La faïence de Rouen
Les premières traces de la manufacture de Rouen remontent au XVIe siècle avec l’atelier de Masséot Abaquesne, qui décèdera en 1564. La manufacture retrouvera de sa superbe en 1644, date à laquelle Nicolas Poirel de Grandval, huissier de la reine Anne d’Autriche, obtint un privilège l’autorisant à faire de la faïence pendant 50 ans à Rouen, à l’abri de toute concurrence.
Rouen occupe à juste titre, le premier rang dans l’histoire de l’industrie céramique en France, non seulement par l’importance et le nombre de ses fabriques, mais aussi et surtout, par la perfection artistique de ses produits. Ce qui fait la supériorité des faïences rouennaises, en dehors de leurs fabrications irréprochables, de la beauté de leurs émaux, de la pureté et l’intensité de leurs couleurs, notamment du bleu, c’est le grand sentiment décoratif que l’on remarque dans toutes les pièces, même les plus ordinaires. C’est ce décor architectural qui met chaque motif à sa place juste et qui fait valoir harmonieusement non seulement l’ensemble de la forme, mais encore la plus petite moulure ou le relief le moins important.
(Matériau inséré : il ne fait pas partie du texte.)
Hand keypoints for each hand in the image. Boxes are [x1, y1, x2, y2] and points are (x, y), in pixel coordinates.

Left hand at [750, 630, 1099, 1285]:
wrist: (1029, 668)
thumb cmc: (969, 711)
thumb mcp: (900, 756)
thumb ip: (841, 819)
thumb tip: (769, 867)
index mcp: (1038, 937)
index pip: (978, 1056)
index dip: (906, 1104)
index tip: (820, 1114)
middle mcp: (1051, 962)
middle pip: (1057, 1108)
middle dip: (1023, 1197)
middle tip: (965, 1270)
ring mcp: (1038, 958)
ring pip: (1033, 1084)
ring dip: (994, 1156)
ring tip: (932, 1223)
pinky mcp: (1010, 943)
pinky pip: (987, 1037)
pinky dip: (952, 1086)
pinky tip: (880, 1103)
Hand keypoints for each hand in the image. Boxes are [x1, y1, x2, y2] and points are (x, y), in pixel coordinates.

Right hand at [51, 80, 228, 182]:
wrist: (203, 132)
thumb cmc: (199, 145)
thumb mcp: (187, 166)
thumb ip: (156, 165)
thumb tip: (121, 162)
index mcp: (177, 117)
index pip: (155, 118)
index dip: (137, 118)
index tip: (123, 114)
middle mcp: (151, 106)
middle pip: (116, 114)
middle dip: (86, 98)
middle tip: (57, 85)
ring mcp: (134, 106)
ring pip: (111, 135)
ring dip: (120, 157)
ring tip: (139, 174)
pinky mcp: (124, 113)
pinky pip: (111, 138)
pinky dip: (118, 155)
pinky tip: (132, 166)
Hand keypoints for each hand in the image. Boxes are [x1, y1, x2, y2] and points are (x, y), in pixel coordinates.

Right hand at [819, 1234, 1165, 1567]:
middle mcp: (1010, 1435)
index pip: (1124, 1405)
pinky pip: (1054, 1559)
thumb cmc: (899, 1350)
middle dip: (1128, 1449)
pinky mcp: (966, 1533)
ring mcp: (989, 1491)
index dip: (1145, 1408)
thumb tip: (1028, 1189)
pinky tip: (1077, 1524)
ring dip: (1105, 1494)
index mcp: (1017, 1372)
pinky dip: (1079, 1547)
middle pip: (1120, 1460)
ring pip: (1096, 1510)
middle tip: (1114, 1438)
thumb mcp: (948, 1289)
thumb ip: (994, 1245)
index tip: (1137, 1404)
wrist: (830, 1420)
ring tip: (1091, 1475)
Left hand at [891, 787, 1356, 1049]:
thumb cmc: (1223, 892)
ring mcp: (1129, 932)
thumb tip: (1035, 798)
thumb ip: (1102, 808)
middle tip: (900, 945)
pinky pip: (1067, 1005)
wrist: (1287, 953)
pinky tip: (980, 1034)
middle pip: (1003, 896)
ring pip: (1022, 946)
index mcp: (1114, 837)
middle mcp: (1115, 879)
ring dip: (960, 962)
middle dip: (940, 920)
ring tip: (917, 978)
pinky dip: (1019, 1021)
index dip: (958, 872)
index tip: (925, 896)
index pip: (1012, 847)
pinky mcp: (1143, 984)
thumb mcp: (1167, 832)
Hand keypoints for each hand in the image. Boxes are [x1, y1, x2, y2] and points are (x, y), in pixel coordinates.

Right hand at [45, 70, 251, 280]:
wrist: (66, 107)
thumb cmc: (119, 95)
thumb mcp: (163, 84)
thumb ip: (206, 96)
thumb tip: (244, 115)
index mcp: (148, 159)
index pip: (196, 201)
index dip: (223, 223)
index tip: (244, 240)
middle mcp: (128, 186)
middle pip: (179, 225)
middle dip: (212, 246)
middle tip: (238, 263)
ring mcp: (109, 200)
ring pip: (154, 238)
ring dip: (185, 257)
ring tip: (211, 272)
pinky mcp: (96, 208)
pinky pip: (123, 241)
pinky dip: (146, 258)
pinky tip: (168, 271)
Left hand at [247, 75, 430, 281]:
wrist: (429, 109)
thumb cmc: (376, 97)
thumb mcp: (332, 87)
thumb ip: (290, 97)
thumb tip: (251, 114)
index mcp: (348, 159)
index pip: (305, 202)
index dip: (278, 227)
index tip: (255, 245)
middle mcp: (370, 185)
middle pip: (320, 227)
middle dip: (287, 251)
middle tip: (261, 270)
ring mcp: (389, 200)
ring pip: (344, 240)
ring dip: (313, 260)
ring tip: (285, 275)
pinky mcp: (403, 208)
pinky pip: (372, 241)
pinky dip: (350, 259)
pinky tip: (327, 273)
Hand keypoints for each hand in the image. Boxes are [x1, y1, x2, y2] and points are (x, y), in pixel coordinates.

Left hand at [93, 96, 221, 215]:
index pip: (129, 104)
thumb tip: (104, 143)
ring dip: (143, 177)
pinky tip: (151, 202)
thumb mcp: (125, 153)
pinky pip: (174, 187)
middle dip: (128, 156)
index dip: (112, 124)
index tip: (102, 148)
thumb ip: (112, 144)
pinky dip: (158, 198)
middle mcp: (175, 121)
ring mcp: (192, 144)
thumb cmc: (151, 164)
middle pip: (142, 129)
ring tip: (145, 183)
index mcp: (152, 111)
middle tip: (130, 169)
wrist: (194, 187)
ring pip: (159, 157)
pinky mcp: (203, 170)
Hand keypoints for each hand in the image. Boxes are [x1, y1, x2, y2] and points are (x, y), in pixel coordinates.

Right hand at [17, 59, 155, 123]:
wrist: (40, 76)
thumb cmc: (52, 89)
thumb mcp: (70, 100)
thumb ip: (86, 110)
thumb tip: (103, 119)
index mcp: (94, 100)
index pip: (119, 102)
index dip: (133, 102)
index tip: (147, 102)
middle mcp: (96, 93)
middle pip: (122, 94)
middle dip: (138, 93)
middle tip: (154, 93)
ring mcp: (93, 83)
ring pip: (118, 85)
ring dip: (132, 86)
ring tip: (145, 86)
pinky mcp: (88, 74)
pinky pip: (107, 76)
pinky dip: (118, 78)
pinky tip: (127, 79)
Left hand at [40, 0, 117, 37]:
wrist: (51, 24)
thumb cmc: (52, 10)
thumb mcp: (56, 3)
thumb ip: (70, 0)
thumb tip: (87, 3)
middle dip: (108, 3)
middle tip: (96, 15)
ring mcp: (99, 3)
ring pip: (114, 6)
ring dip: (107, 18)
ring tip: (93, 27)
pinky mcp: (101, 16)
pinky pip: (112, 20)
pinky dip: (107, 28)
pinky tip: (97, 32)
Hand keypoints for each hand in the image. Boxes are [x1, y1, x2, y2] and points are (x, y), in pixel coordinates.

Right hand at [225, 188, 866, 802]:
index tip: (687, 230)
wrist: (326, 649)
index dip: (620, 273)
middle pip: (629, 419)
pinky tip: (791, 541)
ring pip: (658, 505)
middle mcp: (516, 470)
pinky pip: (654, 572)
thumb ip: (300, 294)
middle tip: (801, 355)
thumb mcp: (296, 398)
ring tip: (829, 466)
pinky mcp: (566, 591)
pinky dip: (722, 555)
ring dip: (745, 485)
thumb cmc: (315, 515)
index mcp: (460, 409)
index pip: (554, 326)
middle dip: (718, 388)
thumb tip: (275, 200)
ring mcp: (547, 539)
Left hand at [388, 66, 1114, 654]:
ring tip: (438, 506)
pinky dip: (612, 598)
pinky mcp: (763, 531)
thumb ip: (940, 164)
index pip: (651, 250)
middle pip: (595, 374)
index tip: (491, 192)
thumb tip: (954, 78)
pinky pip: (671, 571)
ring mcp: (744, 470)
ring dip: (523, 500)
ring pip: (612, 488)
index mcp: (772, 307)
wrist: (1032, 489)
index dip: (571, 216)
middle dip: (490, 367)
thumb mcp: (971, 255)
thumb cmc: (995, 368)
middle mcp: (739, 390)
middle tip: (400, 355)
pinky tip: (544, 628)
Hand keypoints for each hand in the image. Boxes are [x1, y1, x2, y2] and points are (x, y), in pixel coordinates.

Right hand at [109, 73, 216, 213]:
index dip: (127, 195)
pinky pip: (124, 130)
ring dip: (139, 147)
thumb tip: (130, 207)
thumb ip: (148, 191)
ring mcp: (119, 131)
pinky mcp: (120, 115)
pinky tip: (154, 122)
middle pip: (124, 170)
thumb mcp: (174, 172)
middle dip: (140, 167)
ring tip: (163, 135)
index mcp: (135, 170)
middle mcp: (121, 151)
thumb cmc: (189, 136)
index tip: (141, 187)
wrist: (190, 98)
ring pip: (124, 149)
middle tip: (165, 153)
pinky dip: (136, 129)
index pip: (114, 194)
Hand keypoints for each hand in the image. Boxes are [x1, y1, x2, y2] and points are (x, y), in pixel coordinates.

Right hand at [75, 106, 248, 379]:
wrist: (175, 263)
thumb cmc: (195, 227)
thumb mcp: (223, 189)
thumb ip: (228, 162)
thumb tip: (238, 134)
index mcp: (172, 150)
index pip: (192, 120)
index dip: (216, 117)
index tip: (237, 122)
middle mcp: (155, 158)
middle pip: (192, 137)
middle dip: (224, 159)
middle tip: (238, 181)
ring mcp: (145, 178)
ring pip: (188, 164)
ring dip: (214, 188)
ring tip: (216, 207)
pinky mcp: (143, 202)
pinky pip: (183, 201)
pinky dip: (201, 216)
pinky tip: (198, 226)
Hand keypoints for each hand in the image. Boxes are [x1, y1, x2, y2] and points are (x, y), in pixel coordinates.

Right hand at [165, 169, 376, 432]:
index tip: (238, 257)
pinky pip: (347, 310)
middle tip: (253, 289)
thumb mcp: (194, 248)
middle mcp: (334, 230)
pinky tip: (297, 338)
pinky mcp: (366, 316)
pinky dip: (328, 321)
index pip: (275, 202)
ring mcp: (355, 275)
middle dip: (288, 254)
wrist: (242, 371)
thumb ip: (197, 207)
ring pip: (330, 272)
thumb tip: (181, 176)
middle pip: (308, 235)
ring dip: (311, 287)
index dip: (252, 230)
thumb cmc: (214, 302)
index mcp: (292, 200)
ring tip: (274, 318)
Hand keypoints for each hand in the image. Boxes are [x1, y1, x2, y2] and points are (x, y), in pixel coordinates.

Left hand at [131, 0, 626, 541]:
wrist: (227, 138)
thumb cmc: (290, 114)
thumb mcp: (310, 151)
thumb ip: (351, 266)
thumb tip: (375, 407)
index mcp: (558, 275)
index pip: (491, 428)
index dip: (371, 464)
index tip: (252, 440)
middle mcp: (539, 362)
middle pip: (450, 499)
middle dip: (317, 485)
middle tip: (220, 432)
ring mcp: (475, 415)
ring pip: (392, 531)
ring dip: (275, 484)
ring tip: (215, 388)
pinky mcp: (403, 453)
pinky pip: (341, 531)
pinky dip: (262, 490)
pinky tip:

Le décor des faïences de Rouen a beaucoup varié ; dans les premiers produits qui demeurent toute foi fort rares, une influence nivernaise est nettement visible, tant au niveau de la forme que du décor. Tout comme Nevers, Rouen débuta sa production par des plats et des assiettes à larges bords et à bassin étroit. Vers la fin du XVIIe siècle apparaissent sur les faïences le décor dit à lambrequins. Ce décor fut d’abord exécuté uniquement en camaïeu bleu. Il se composait généralement de deux motif alternés, reliés entre eux et répétés de façon à former une bordure sur le marli (partie courbe de l’assiette reliant l’aile au fond), ou sur le pourtour des vases, des aiguières, des saupoudroirs ou tout autre objet de forme symétrique. Cette répétition symétrique est l’un des caractères distinctifs du décor bleu rouennais.
A la fin du XVIIe siècle, on voit apparaitre des décors polychromes avec l’insertion de touches rouges, qui tend plutôt vers l’ocre en raison de la difficulté à maitriser cette couleur lors de la cuisson. Le décor à ferronnerie, dans lequel on retrouve comme une reproduction des beaux ouvrages de fer forgé de l’époque, mais dont les spécimens sont assez rares, paraît avoir été la plus ancienne manifestation de l’emploi des couleurs variées sur les faïences rouennaises.
C’est au XVIIIème siècle que l’utilisation de la couleur se généralise. Mais la technique de cuisson utilisée à Rouen, dit de grand feu (Le décor est posé sur l’émail cru puis est fixé par une cuisson à très haute température), ne permet qu’une palette somme toute restreinte : Le jaune antimoine, l’oxyde de fer rouge, le bleu cobalt et le vert de cuivre.
A partir de 1770, le déclin des faïenceries de Rouen est annoncé avec des tentatives d’emploi de la technique de petit feu (les couleurs sont posées sur l’émail cuit au préalable), tentatives qui ne seront que très peu concluantes. Ce déclin sera précipité par la promulgation du traité de libre-échange commercial entre l’Angleterre et la France, ainsi qu’à la limitation de l’utilisation de bois de chauffe pour la protection des domaines forestiers. En 1810, toutes les manufactures de Rouen cesseront leur activité.